What you are asked to do:
Reproduce the text lines of every record below exactly, leaving out the pictures.

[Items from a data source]
--*--

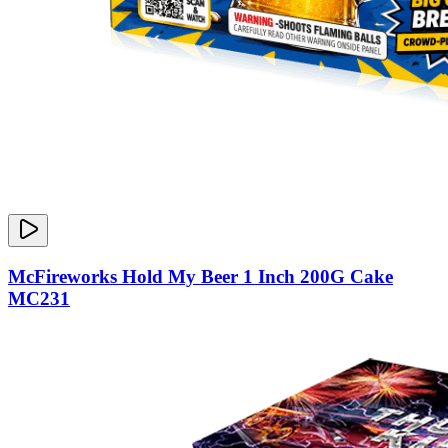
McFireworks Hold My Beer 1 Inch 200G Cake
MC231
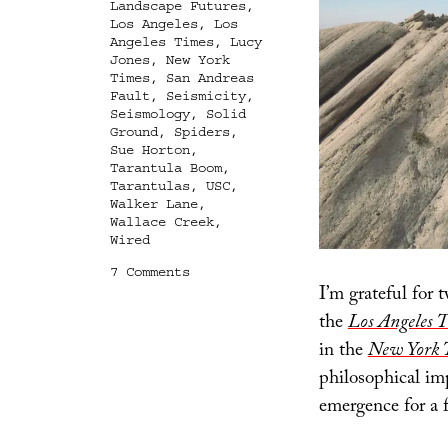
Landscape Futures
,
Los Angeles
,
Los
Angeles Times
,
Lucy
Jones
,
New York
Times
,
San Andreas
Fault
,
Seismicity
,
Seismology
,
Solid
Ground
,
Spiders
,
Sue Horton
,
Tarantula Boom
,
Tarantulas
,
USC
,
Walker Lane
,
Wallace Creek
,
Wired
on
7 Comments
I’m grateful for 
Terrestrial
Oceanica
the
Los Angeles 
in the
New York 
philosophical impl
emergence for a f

--*--

Response for this exercise:
McFireworks Hold My Beer 1 Inch 200G Cake
MC231
Landscape Futures
,
Los Angeles
,
Los
Angeles Times
,
Lucy
Jones
,
New York
Times
,
San Andreas
Fault
,
Seismicity
,
Seismology
,
Solid
Ground
,
Spiders
,
Sue Horton
,
Tarantula Boom
,
Tarantulas
,
USC
,
Walker Lane
,
Wallace Creek
,
Wired
on
7 Comments
I’m grateful for 
Terrestrial
Oceanica
the
Los Angeles 
in the
New York 
philosophical impl
emergence for a f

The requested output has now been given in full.